それでは脳が慣れる暇が無いので、いつまでたってもうまく使えません。
時々補聴器店で調整をしてもらいながら、うるさくても、耳障りでも、とにかく補聴器を使い続ける。朝起きたらすぐに補聴器をつけて、入浴時以外は寝るまで使い続ける。毎日毎日これを繰り返す。脳のリハビリですから、これが大事なポイントです。
補聴器と集音器の違い
補聴器は必要な音だけを大きくし、要らない音はできるだけカットするように設計されています。しかし、その目的は完璧には達成されていないので、人によっては雑音が耳障りで補聴器を諦めてしまう人がいるのです。
水道水の流れる音や茶碗を洗うガチャガチャという音、新聞紙を広げるバリバリという紙の音など、生活雑音が入って不快に感じる人も結構います。
"集音器"というものをよく通信販売やテレビの宣伝で目にします。
安価で買いやすいのですが、雑音をカットするという機能がないか、あっても弱いので、その点において補聴器には遠く呼びません。集音器とは、言わば補聴器モドキであって補聴器とは全く異なります。
補聴器と集音器の違いを理解しないまま集音器を試した人が
"いや、補聴器なんてあんなもの、うるさくて使えないわ!"
と言っているのをたまに耳にします。耳鼻科医としては
"ガセネタをばらまくのはやめて!"
"せっかく補聴器を試そうという人の気持ちを削がないで!"
という思いで聞いています。
補聴器は高価な買い物
さて、補聴器の値段ですが、これが問題です。片耳で100,000円〜200,000円程度のものが多いです。
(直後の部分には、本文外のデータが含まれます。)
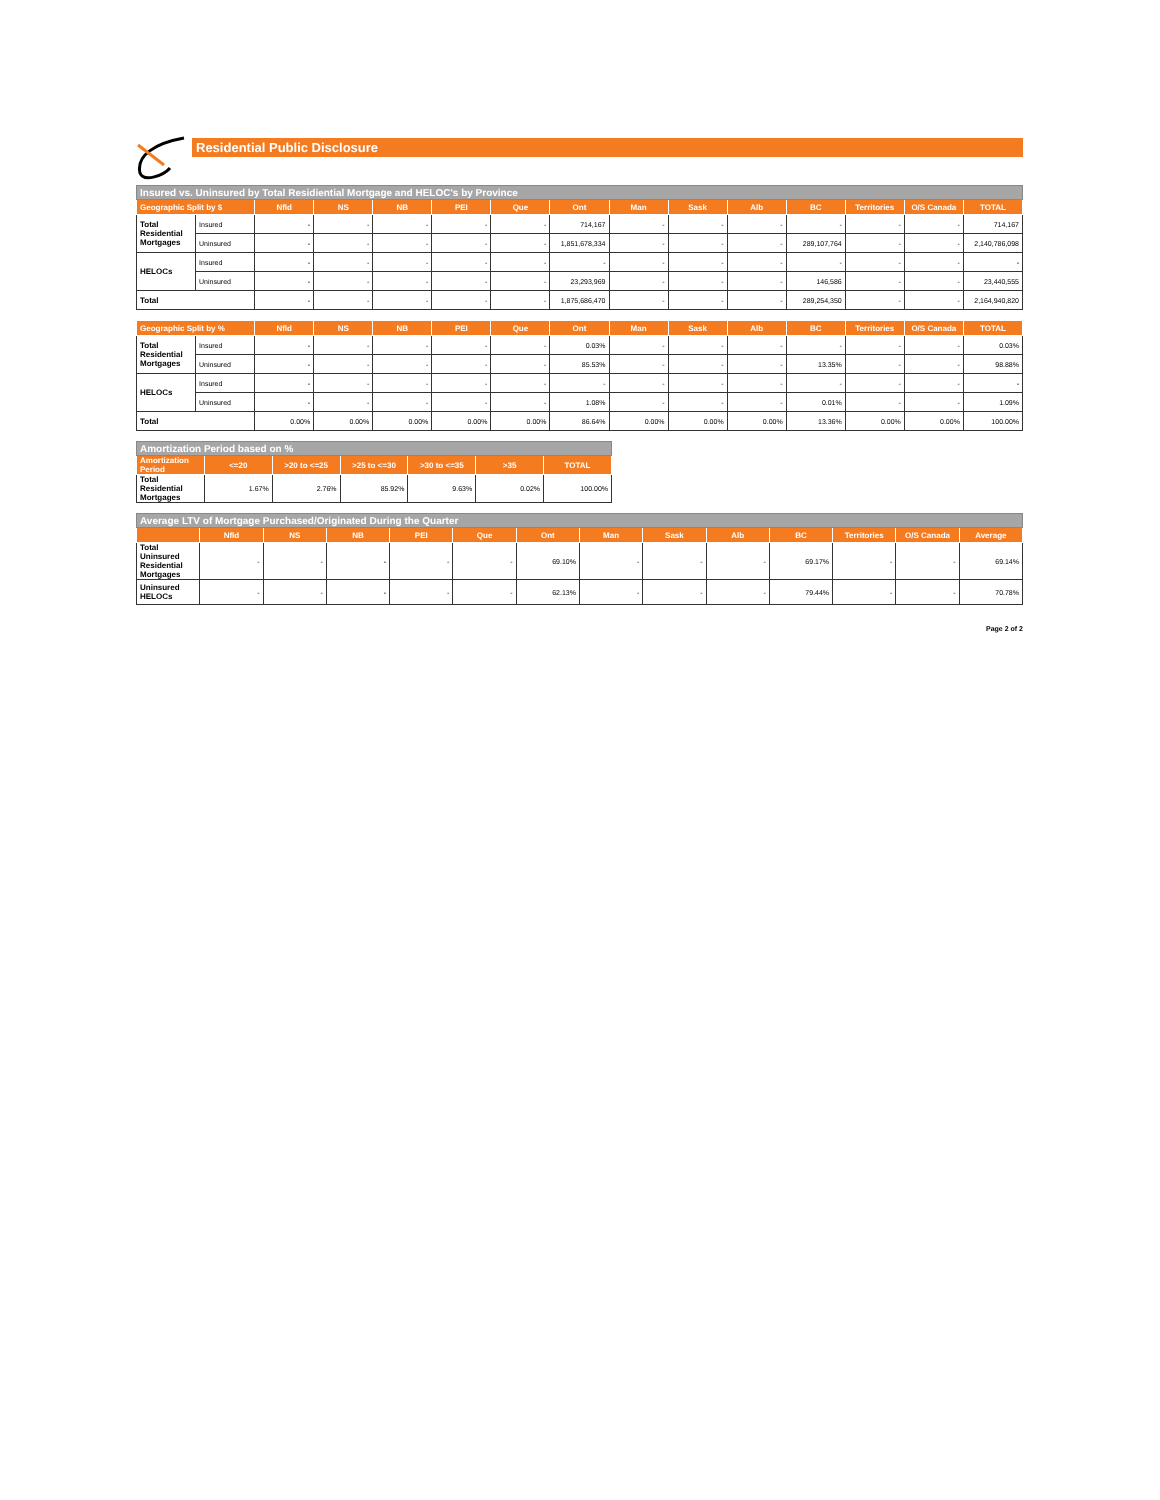Residential Public Disclosure
| Insured vs. Uninsured by Total Residiential Mortgage and HELOC's by Province | | | | | | | | | | | | | | |
| Geographic Split by $ | | Nfld | NS | NB | PEI | Que | Ont | Man | Sask | Alb | BC | Territories | O/S Canada | TOTAL |
| Total Residential Mortgages | Insured | - | - | - | - | - | 714,167 | - | - | - | - | - | - | 714,167 |
| | Uninsured | - | - | - | - | - | 1,851,678,334 | - | - | - | 289,107,764 | - | - | 2,140,786,098 |
| HELOCs | Insured | - | - | - | - | - | - | - | - | - | - | - | - | - |
| | Uninsured | - | - | - | - | - | 23,293,969 | - | - | - | 146,586 | - | - | 23,440,555 |
| Total | | - | - | - | - | - | 1,875,686,470 | - | - | - | 289,254,350 | - | - | 2,164,940,820 |
| Geographic Split by % | | Nfld | NS | NB | PEI | Que | Ont | Man | Sask | Alb | BC | Territories | O/S Canada | TOTAL |
| --- | --- | --- | --- | --- | --- | --- | --- | --- | --- | --- | --- | --- | --- | --- |
| Total Residential Mortgages | Insured | - | - | - | - | - | 0.03% | - | - | - | - | - | - | 0.03% |
| | Uninsured | - | - | - | - | - | 85.53% | - | - | - | 13.35% | - | - | 98.88% |
| HELOCs | Insured | - | - | - | - | - | - | - | - | - | - | - | - | - |
| | Uninsured | - | - | - | - | - | 1.08% | - | - | - | 0.01% | - | - | 1.09% |
| Total | | 0.00% | 0.00% | 0.00% | 0.00% | 0.00% | 86.64% | 0.00% | 0.00% | 0.00% | 13.36% | 0.00% | 0.00% | 100.00% |
| Amortization Period based on % | | | | | | |
| Amortization Period | <=20 | >20 to <=25 | >25 to <=30 | >30 to <=35 | >35 | TOTAL |
| Total Residential Mortgages | 1.67% | 2.76% | 85.92% | 9.63% | 0.02% | 100.00% |
| Average LTV of Mortgage Purchased/Originated During the Quarter | | | | | | | | | | | | | |
| | Nfld | NS | NB | PEI | Que | Ont | Man | Sask | Alb | BC | Territories | O/S Canada | Average |
| Total Uninsured Residential Mortgages | - | - | - | - | - | 69.10% | - | - | - | 69.17% | - | - | 69.14% |
| Uninsured HELOCs | - | - | - | - | - | 62.13% | - | - | - | 79.44% | - | - | 70.78% |
Page 2 of 2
できれば両方の耳に装用した方が良いのですが、そうなると値段も2倍になります。(両耳同時だと割引がある場合もあるそうです。)
両耳に装用すると、相乗効果で片耳装用よりも、よりよく聞き取れます。また、音の方向感覚が生まれますので、余裕があれば、できる限り両方の耳に装用することをお勧めいたしますが、ご予算という都合もありますよね。
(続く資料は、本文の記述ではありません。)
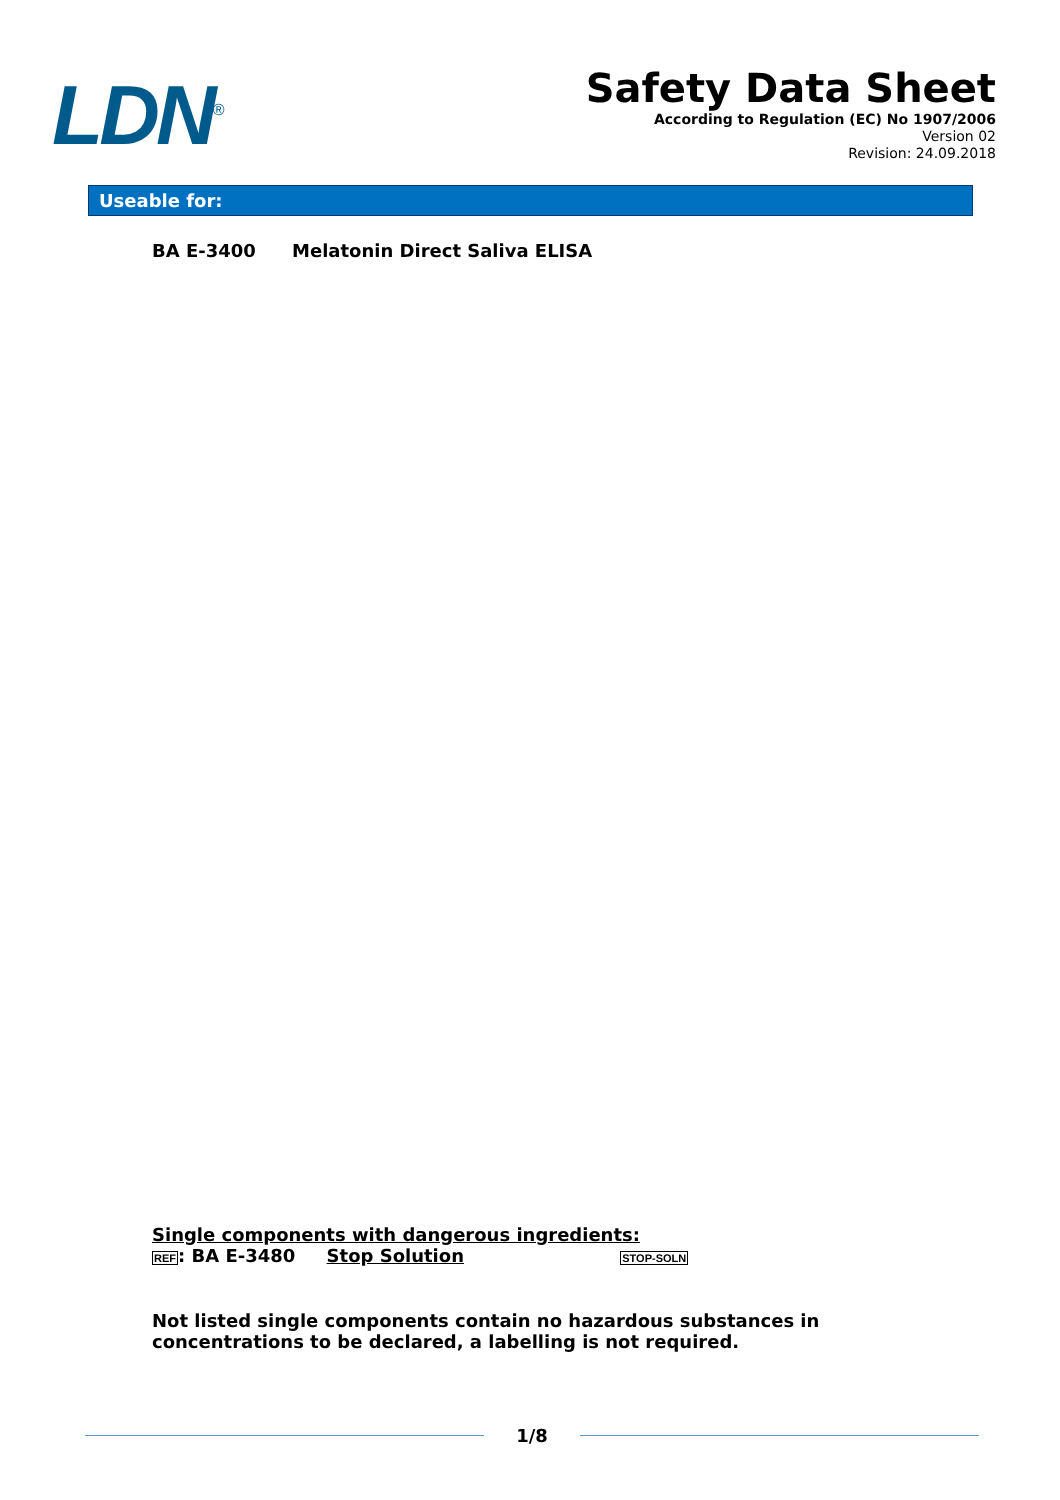LDN<sup>®</sup>
Safety Data Sheet
According to Regulation (EC) No 1907/2006
Version 02
Revision: 24.09.2018
Useable for:
BA E-3400 Melatonin Direct Saliva ELISA
Single components with dangerous ingredients:
REF: BA E-3480 Stop Solution STOP-SOLN
Not listed single components contain no hazardous substances in
concentrations to be declared, a labelling is not required.
1/8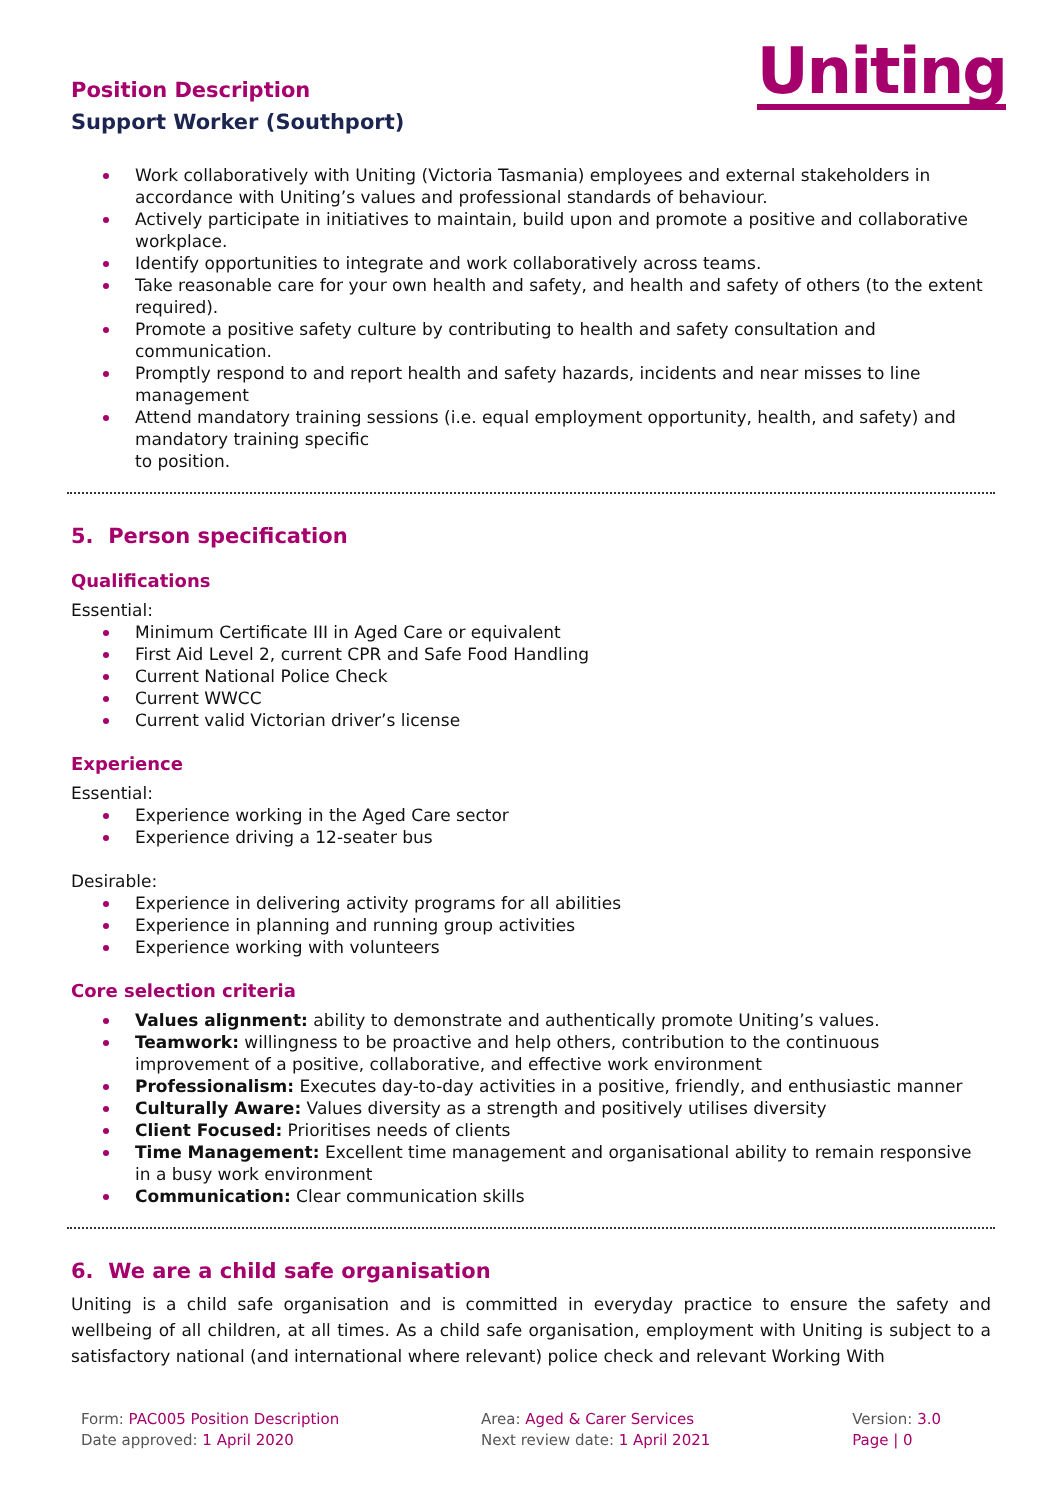Uniting
Position Description
Support Worker (Southport)
Work collaboratively with Uniting (Victoria Tasmania) employees and external stakeholders in accordance with Uniting’s values and professional standards of behaviour.
Actively participate in initiatives to maintain, build upon and promote a positive and collaborative workplace.
Identify opportunities to integrate and work collaboratively across teams.
Take reasonable care for your own health and safety, and health and safety of others (to the extent required).
Promote a positive safety culture by contributing to health and safety consultation and communication.
Promptly respond to and report health and safety hazards, incidents and near misses to line management
Attend mandatory training sessions (i.e. equal employment opportunity, health, and safety) and mandatory training specific
to position.
5. Person specification
Qualifications
Essential:
Minimum Certificate III in Aged Care or equivalent
First Aid Level 2, current CPR and Safe Food Handling
Current National Police Check
Current WWCC
Current valid Victorian driver’s license
Experience
Essential:
Experience working in the Aged Care sector
Experience driving a 12-seater bus
Desirable:
Experience in delivering activity programs for all abilities
Experience in planning and running group activities
Experience working with volunteers
Core selection criteria
Values alignment: ability to demonstrate and authentically promote Uniting’s values.
Teamwork: willingness to be proactive and help others, contribution to the continuous improvement of a positive, collaborative, and effective work environment
Professionalism: Executes day-to-day activities in a positive, friendly, and enthusiastic manner
Culturally Aware: Values diversity as a strength and positively utilises diversity
Client Focused: Prioritises needs of clients
Time Management: Excellent time management and organisational ability to remain responsive in a busy work environment
Communication: Clear communication skills
6. We are a child safe organisation
Uniting is a child safe organisation and is committed in everyday practice to ensure the safety and wellbeing of all children, at all times. As a child safe organisation, employment with Uniting is subject to a satisfactory national (and international where relevant) police check and relevant Working With
Form: PAC005 Position Description
Date approved: 1 April 2020
Area: Aged & Carer Services
Next review date: 1 April 2021
Version: 3.0
Page | 0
もっとも、補聴器に合う耳と合わない耳があります。例えば、右の耳は補聴器でよく聞こえるようになるのに、左の耳は音は聞こえるが、何を言ってるのさっぱり解らない、なんてこともたまにあります。そこは耳鼻科を受診して相談してください。
難聴のひどい人は聴力の身体障害者に該当する場合もあり、耳鼻科を受診すると申請書類を書いてくれます。その場合、それなりの助成金があるのですが、身体障害者になるほどの難聴でない場合は、ほとんど助成金がありませんでした。
しかし近年、身体障害者に該当しない程度の軽度〜中等度の難聴の人で、耳鼻科の補聴器相談医が補聴器が必要と判断したケースでは、数万円(30,000円〜50,000円が多い)程度の助成金を受けられる場合もあります。
具体的には、旭川市が今年(2024年)から50名限定で試行を始めました。
旭川近郊では東神楽、東川、美瑛、当麻、上川、幌加内などの町村で既に人数限定なしで実施しています。(他の町村でも実施中かもしれません。)
60歳を超えた人、聞き返し、聞き間違いが多くなったと感じた人、テレビの音が大きいと言われた人は、補聴器相談医のいる耳鼻咽喉科を受診して、聴力検査を受けましょう。